Job — Repeat each line of the data below exactly, but skip the pictures.

Segment Start: Input for this task

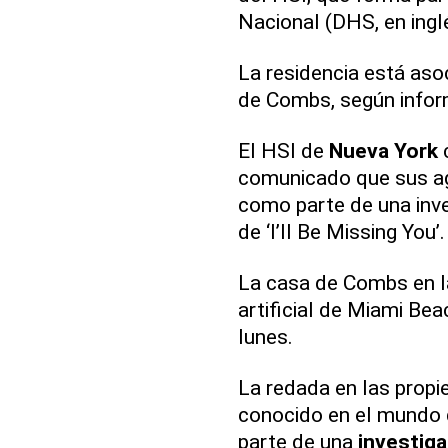
Nacional (DHS, en ingl
La residencia está aso
de Combs, según infor
El HSI de
Nueva
York
c
comunicado que sus ag
como parte de una inve
de ‘I’ll Be Missing You’.
La casa de Combs en l
artificial de Miami Bea
lunes.
La redada en las prop
conocido en el mundo 
parte de una
investiga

Segment End: Input for this task

Answer section —
Nacional (DHS, en ingl
La residencia está aso
de Combs, según infor
El HSI de
Nueva
York
c
comunicado que sus ag
como parte de una inve
de ‘I’ll Be Missing You’.
La casa de Combs en l
artificial de Miami Bea
lunes.
La redada en las prop
conocido en el mundo 
parte de una
investiga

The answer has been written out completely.